In My Generation we see Pete Townshend in the early stages of learning his songwriting craft. Hence, brilliance ("My Generation", "The Kids Are Alright", "The Good's Gone", "Circles" gets lumped alongside songs which are obviously first efforts ("Much Too Much", "That's Not True", "La-la Lies"). "A Legal Matter" stands apart, giving us a surprisingly mature glimpse into what was to come from the middle-aged Townshend of the 1970's.
Most impressive is the band's performance which is so unmistakenly The Who. Roger Daltrey (lead singer) is already impressive with his ability to communicate a wide variety of sounds and emotions, with the hard rocking "Out in the Street" and "My Generation", the sincere "The Kids Are Alright", the snarling world-weary "The Good's Gone", and the punky coolness of "La-la Lies" (He also shows that he doesn't make such a hot James Brown).
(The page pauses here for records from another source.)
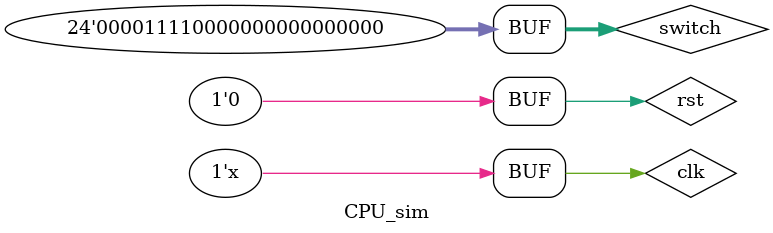
<source format=v>
`timescale 1ns / 1ps


module CPU_sim();
    reg           clk=1'b0;
    reg           rst=1'b1;
    reg[23:0]     switch=24'b0;    
    wire[23:0]    led;
    wire[7:0]     DIG;//°ËÎ»Ê¹ÄÜÐÅºÅ
    wire[7:0]     Y;//µãÁÁÊýÂë¹Ü
//    wire    clkout1;
//    wire [31:0] Ins;
//    wire[31:0] reg18;
//    wire switchout;
//    wire ledout;
//    wire prstout;
//    wire[31:0] aluout;
//    wire[31:0] read1out;
//    wire[31:0] read2out;
//    wire[31:0] writedata;
//    wire[31:0] numout;
//    wire alusrc;
//    wire[31:0] wdout;
//    wire iowriteout;
    top_cpu u1(.clk(clk),.rst(rst),.switch(switch),.led(led),.DIG(DIG),.Y(Y));//,.clkout(clkout1),.Ins(Ins),.aluout(aluout),.reg18(reg18),.read2out(read2out),.wdout(writedata),.numout(numout));
    always #5 
    begin
    clk=~clk;
    end
    
    initial
    begin
    #10000
    begin
    rst=0;
    end
    #100000
    switch=24'h001234;
    #100000
    switch=24'h001111;
    #100000
    switch=24'h01ffff;
    #100000
        switch=24'h021234;
     #100000
        switch=24'h031111;
     #10000
        switch=24'h04ffff;
     #100000
         switch=24'h051111;
     #100000
        switch=24'h06ffff;
    #100000
            switch=24'h081234;
            #100000
            switch=24'h080a06;
            #100000
            switch=24'h09060a;
            #100000
                switch=24'h0a0000;
             #100000
             switch=24'h0b0000;
             #100000
                switch=24'h0c0000;
             #100000
                 switch=24'h0d0000;
             #100000
                switch=24'h0e0000;
                #100000
             switch=24'h0f0000;
    end
endmodule

</source>
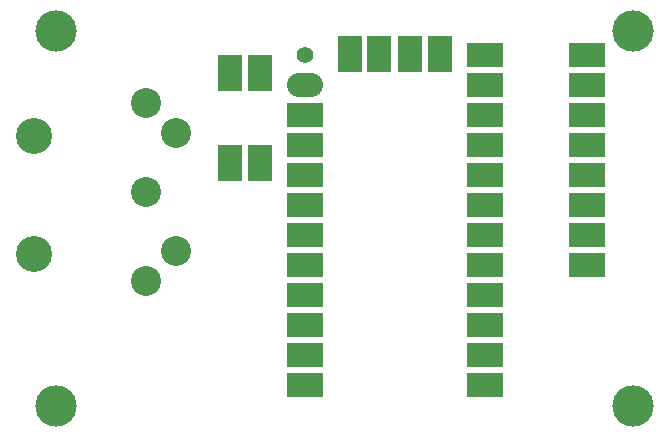
<source format=gbs>
G04 (created by PCBNEW (2013-07-07 BZR 4022)-stable) date 16/07/2014 11:45:37*
%MOIN*%
G04 Gerber Fmt 3.4, Leading zero omitted, Abs format*
%FSLAX34Y34*%
G01*
G70*
G90*
G04 APERTURE LIST*
%ADD10C,0.00590551*%
%ADD11R,0.08X0.12*%
%ADD12R,0.12X0.08*%
%ADD13C,0.055*%
%ADD14O,0.12X0.08*%
%ADD15C,0.1*%
%ADD16C,0.12*%
%ADD17C,0.137795*%
G04 APERTURE END LIST*
G54D10*
G54D11*
X38300Y-23400D03*
X38300Y-20400D03*
X39300Y-23400D03*
X39300Y-20400D03*
G54D12*
X46800Y-30800D03*
X46800Y-29800D03*
X46800Y-28800D03*
X46800Y-27800D03*
X46800Y-26800D03*
X46800Y-25800D03*
X46800Y-24800D03*
X46800Y-23800D03*
X46800Y-22800D03*
X46800Y-21800D03*
X46800Y-20800D03*
X46800Y-19800D03*
G54D11*
X45307Y-19772D03*
X44323Y-19772D03*
X43276Y-19772D03*
X42292Y-19772D03*
G54D13*
X40800Y-19800D03*
G54D14*
X40800Y-20800D03*
G54D12*
X40800Y-21800D03*
X40800Y-22800D03*
X40800Y-23800D03*
X40800Y-24800D03*
X40800Y-25800D03*
X40800Y-26800D03*
X40800Y-27800D03*
X40800Y-28800D03*
X40800Y-29800D03*
X40800Y-30800D03*
G54D15*
X35512Y-21415D03*
X35512Y-24368D03*
X35512Y-27321D03*
X36496Y-22400D03*
X36496Y-26337D03*
G54D16*
X31772Y-22498D03*
X31772Y-26435D03*
G54D17*
X32500Y-19000D03*
X51750Y-19000D03*
X51750Y-31500D03*
X32500Y-31500D03*
G54D12*
X50200Y-23800D03*
X50200Y-22800D03*
X50200Y-24800D03*
X50200Y-25800D03*
X50200Y-26800D03*
X50200Y-21800D03*
X50200Y-20800D03*
X50200Y-19800D03*
M02*

</source>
Keith Moon is already attacking the drums in his inimitable style, and John Entwistle is already thrumming his hard base and offering his fine high harmonies (the eccentric/macabre songs don't come until the next album).
The deluxe version of My Generation tells the story of The Who before Pete Townshend's burgeoning songwriting: a strong leaning towards R & B (best is a superb "Anyway You Want Me"), along with their first two singles/B-Sides, "I Can't Explain"/"Bald Headed Woman" (written by their first producer Shel Talmy, this is a riot), "Anyway Anyhow Anywhere" (actually, a thundering alternative take)/"Daddy Rolling Stone". Americans finally get to hear the REAL song "Instant Party" (as opposed to the song "Circles" which was mistakenly released under the title "Instant Party"). A couple interesting a-capella and instrumental tracks are thrown in, all of which richly justify the extra investment.